There was an article in the Sunday Atlanta Journal Constitution entitled “Merger Game Can Be Tricky.” (It also appeared online on Thursday). The writer Jeremiah McWilliams talks about the merger and aqcuisition activity of two Atlanta based companies, Wendy’s/Arby’s and Rock-Tenn. Both have gotten to where they are through M & A. Now one of them is breaking up after just three years and the other is in the middle of an acqusition that will triple its size. According to Dr. Teresa Daniel, in a publication for SHRM,
” It has been estimated that nearly two-thirds of all M&As fail to achieve their anticipated strategic and financial objectives. This rate of failure often is attributed to various HR-related factors, such as incompatible cultures, management styles, poor motivation, loss of key talent, lack of communication, diminished trust and uncertainty of long-term goals.”

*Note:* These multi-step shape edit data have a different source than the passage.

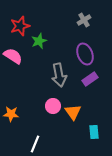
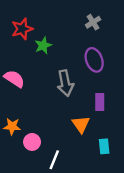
pink semicircle: (13, 56) -> (14, 79), moved
purple rectangle: (90, 79) -> (100, 102), moved, turned -56
pink circle: (53, 106) -> (32, 142), moved
white line: (35, 144) -> (54, 160), moved

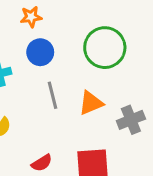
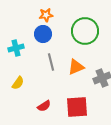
orange star: (31, 17) -> (46, 15), moved

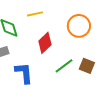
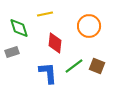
red diamond: (45, 43) -> (55, 43), turned -40
blue L-shape: (24, 73) -> (48, 73), moved

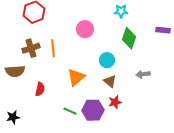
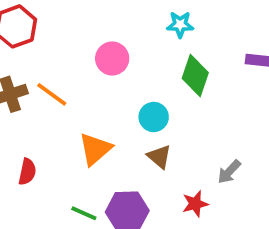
orange line: (53, 48) -> (52, 94), turned -48
gray arrow: (143, 74) -> (229, 172), moved, turned -40
red star: (115, 102) -> (195, 204), moved

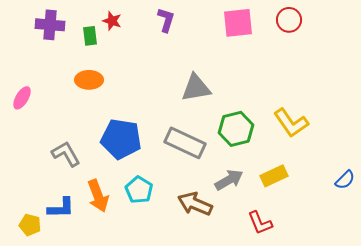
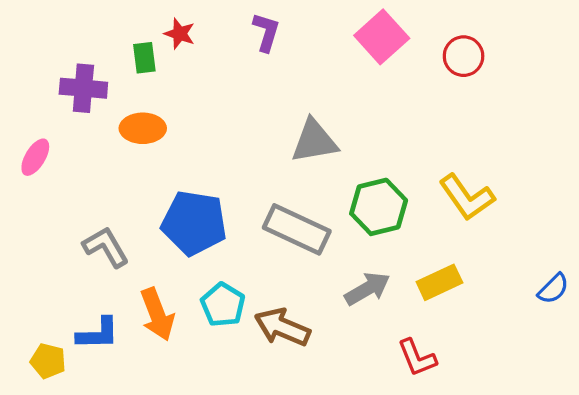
red circle: (289, 20) -> (464, 56), moved
pink square: (238, 23) -> (382, 37), turned -36
purple cross: (50, 25) -> (83, 88), moved
brown arrow: (195, 204) -> (282, 327), moved

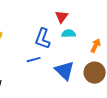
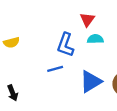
blue triangle: (65, 71) -> (91, 81), turned 45

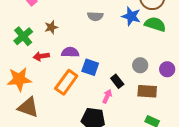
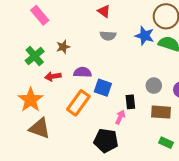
orange star: (19, 79) -> (31, 100), turned -30
black rectangle: (117, 81) -> (130, 102), turned 32

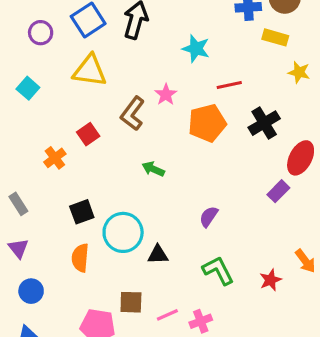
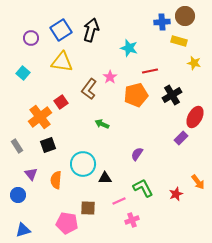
orange cross: (55, 158) -> (40, 117), size x1.6
black square: (82, 212) -> (48, 145), moved
purple triangle: (18, 248) -> (31, 174), moved
blue circle: (31, 291) -> (18, 195), moved
pink line: (167, 315) -> (119, 201), moved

Reporter McWilliams pointed out something similar in a quote from Professor Haley from Massey University, who said “Bankers, lawyers, consultants and executives often fail to adequately plan the post merger integration. They are skilled at accounting for physical and financial assets, but often not as good at the soft skills that help them retain talent. They are bean counters, but they are counting the wrong beans.”
According to Professor Daniel “Both mergers and acquisitions present significant challenges to HR professionals. The M&A process requires management of both organizations to consider all implications of a proposed merger or acquisition before agreeing to one—which necessarily involves consideration of the ‘people issues’ created by a proposed merger or acquisition.” In her assessment there are a number of issues to consider, which include:
- Assessing the human resources of both organizations to determine whether a possible merger or acquisition is of interest.

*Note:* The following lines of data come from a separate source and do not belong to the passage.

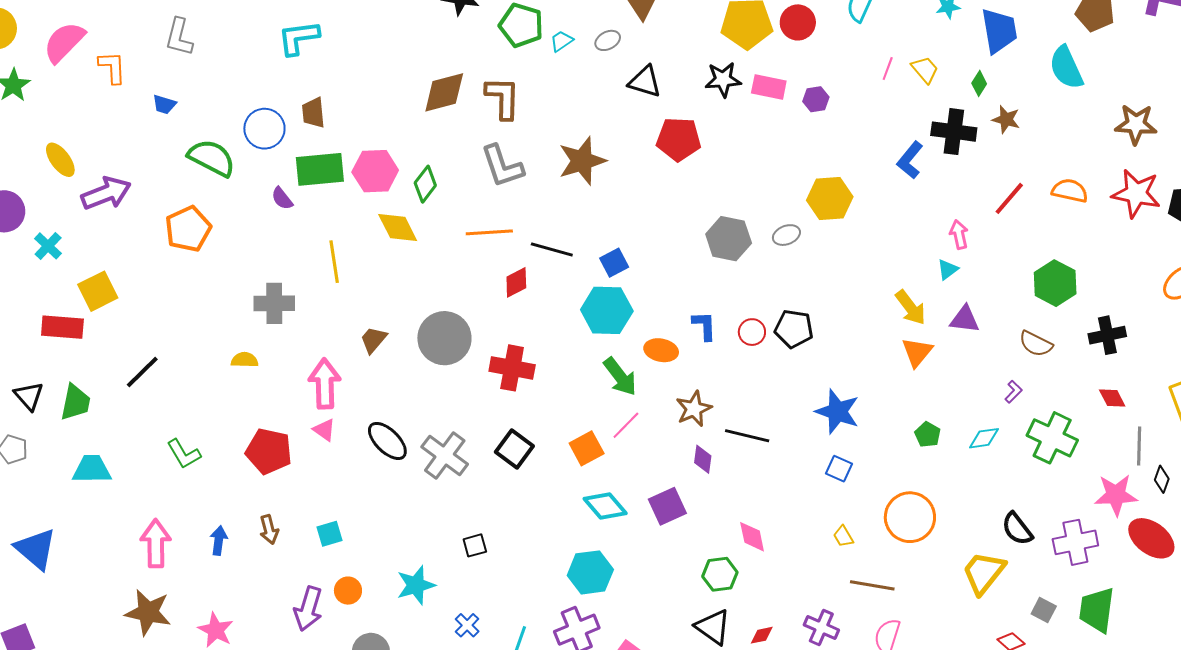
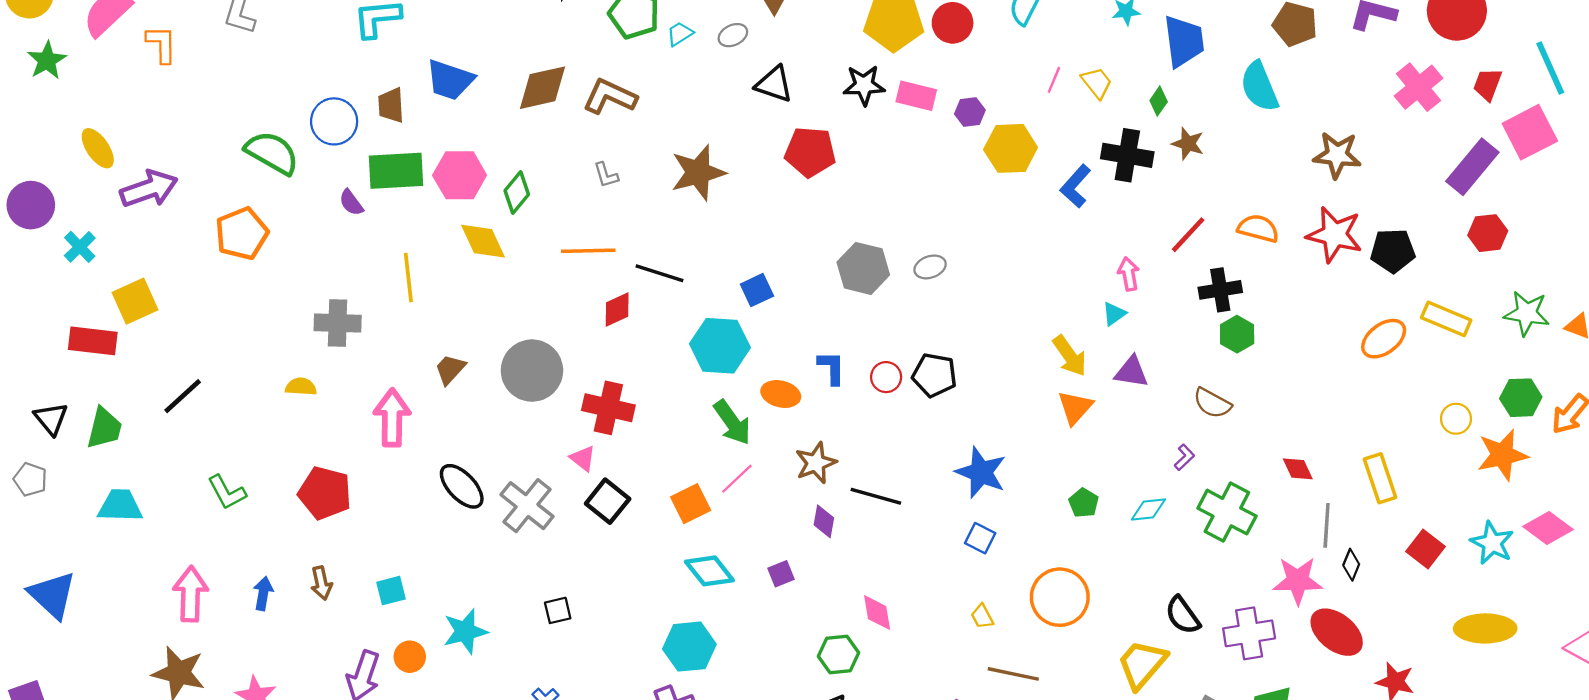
brown L-shape: (503, 98) -> (610, 97), turned -69
blue trapezoid: (164, 104) -> (450, 80), moved, size x1.8
gray L-shape: (502, 166) -> (606, 175), size x0.5
yellow hexagon: (830, 199) -> (1011, 148), moved
blue square: (614, 263) -> (757, 290), moved
green hexagon: (1055, 283) -> (1237, 334), size x0.7
black cross: (1107, 335) -> (1220, 290), moved
pink triangle: (324, 430) -> (583, 458), moved
purple square: (667, 506) -> (781, 574), size x0.6
cyan star: (416, 585) -> (465, 631), moved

- Conducting surveys and otherwise using metrics to gather data relevant to a merger or acquisition’s potential “people issues.”
- Communicating with the divisional managers within an organization and with those managers’ counterparts at the company involved in a proposed merger or acquisition.
- Conducting layoffs of superfluous employees after a merger or acquisition.
- Creating efficient work groups after a merger or acquisition.
Linda Tepedino and Muriel Watkins, in their article “Be a Master of Mergers and Acquisitions” , make the point “Early HR involvement and a robust discovery process will help prepare your organization for integration. As a best practice, many companies form integration teams separate from the acquisition or due diligence teams. HR professionals can provide leadership by identifying potential members and forming the integration team. Then HR serves as the common thread between due diligence and integration.” (Article availabe to SHRM members)
Most HR departments are involved in the post merger or acquisition activity. Where the disconnect seems to be is in HR’s involvment on the front end. Supposedly this has been improving, however, if McWilliams article is an indication it is still not at the point where is it should be. Despite a claim of thorough research, McWilliams makes no mention of HR involvment.
The question you need to be asking yourself is “Has HR in my company been involved with M & A decision making?” “Given the recognized view that most failures result from HR reasons why has our HR department not been involved?” My guesss is that you are not recognized as a business partner. You are considered to not have the business knowledge needed to help make M & A decisions. So if this is your case what are you going to do about it?
If you have been involved in pre-M & A activity in your company comment and tell us what skill set is needed to be accepted as a partner in this?